Book Recommendation: Parenting Adolescents by Kevin Huggins (part 1)

Kevin Huggins, a biblical counselor and minister, wrote this book in 1989 to help parents of teenagers. I found this book, because another book about parenting teenagers recommended it. I read most of the book over the course of a few days last year, but I have referred to it several times since then. He shares several insights with parents that help us to remember what it was like to be a teenager.

What Do Teenagers Want?

Like everyone else, teenagers have desires in their hearts that they are seeking to fulfill. According to Huggins, their three most basic desires are quite straightforward: security, impact on the world, and love (62-68). As a result, they are often trying to answer two questions. One, “what kind of person do I have to be to really be wanted and loved?” Two, “what kind of person do I have to be to make an impact that lasts?” (118-9). In order to have their basic desires met, teens employ a mixture of wise and foolish strategies. The appearance of foolish strategies can worry, frustrate, and trouble their parents. Sometimes the foolish strategies that teens use are simply an intensification or adaptation of strategies that they have been using since childhood (123-4).

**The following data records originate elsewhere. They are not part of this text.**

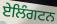
ਏਲਿੰਗਟਨ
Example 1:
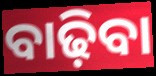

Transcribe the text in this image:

ବାଢ଼ିବା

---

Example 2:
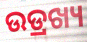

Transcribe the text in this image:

ଉଡ୍ରଖ୍ୟ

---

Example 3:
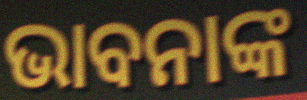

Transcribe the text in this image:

ଭାବନାଙ୍କ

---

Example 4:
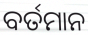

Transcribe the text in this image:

ବର୍ତମାନ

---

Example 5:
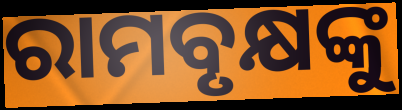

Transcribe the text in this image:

ରାମବୃକ୍ଷଙ୍କୁ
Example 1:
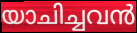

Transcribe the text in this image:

യാചിച്ചവൻ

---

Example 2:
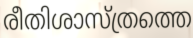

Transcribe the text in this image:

രീതിശാസ്ത്രത്തെ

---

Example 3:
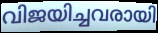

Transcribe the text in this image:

വിജയിച്ചവരായി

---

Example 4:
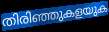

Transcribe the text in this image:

തിരിഞ്ഞുകളയുക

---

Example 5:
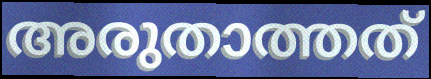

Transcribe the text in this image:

അരുതാത്തത്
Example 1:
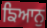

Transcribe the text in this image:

ਙਿਆਨੁ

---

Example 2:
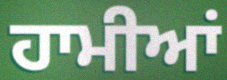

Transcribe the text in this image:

ਹਾਮੀਆਂ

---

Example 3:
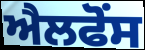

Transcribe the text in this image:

ਐਲਫੋਂਸ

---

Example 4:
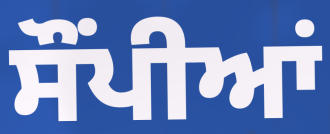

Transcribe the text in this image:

ਸੌਂਪੀਆਂ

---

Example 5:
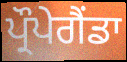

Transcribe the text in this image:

ਪ੍ਰੌਪੇਗੈਂਡਾ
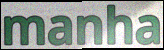
manha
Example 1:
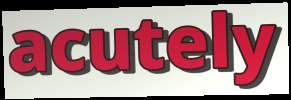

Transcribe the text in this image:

acutely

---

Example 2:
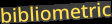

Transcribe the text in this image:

bibliometric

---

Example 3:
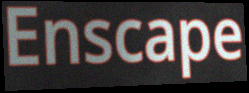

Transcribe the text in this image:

Enscape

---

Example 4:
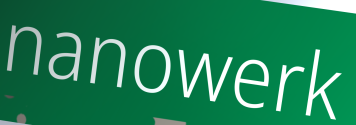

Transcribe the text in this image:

nanowerk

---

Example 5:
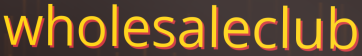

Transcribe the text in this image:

wholesaleclub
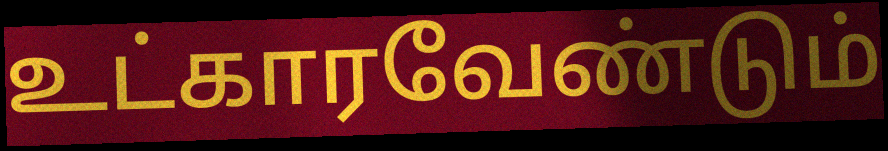
உட்காரவேண்டும்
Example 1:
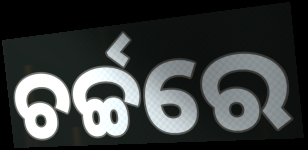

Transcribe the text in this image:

ଚର୍ଚ୍ଚରେ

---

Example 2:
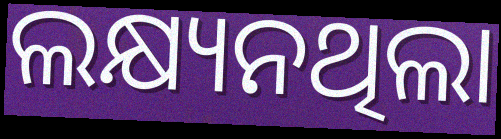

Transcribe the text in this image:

ଲକ୍ଷ୍ୟନଥିଲା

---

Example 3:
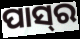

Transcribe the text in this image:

ପାସ୍‍ର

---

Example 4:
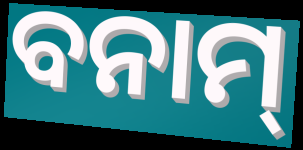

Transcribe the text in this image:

ବନାମ୍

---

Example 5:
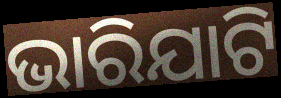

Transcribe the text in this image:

ଭାରିଯାଟି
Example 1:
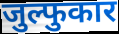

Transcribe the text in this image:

जुल्फुकार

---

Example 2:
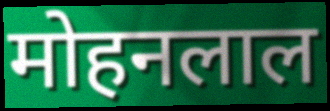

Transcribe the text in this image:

मोहनलाल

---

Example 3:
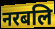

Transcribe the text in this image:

नरबलि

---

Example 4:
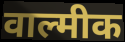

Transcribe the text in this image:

वाल्मीक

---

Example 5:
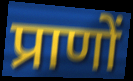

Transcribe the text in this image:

प्राणों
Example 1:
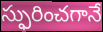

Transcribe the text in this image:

స్ఫురించగానే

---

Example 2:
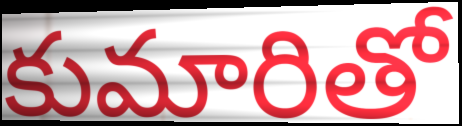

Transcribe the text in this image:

కుమారితో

So What Is a Parent to Do?

Huggins tries to show us how to direct our kids to seek God, who can help them to find security, the possibility for impact, and love. He also provides parents with advice and encouragement for the journey. What do our kids most need from us? They need “unconditional involvement” and “uncompromising responsiveness” (130-131). “Unconditional involvement from another teaches him that he doesn’t have to be anybody but himself to be loved and wanted” (130). Regarding unconditional involvement, “as a parent takes whatever initiative is necessary to develop her teen’s awareness of the true impact his choices are having on God, others, and himself, the child can begin to understand and appreciate the significance his life really has in God’s eyes.” Furthermore, “parents have the responsibility to respond to their kids’ purposes and actions in a way that encourages kids to attach the same significance and meaning to them that God does” (131). Ultimately, the parents of teens want to help their teen see “God’s sufficiency to meet his deepest longings for love and impact” (131).

This all sounds good, but how are parents supposed to do this? If this is your question, you should read the rest of the book! Even though this book was written in 1989, I do not feel like teenagers have changed so much that Huggins’s advice is out of date.


Complete Book Information:

Kevin Huggins. Parenting Adolescents. Colorado Springs: Navpress, 1989.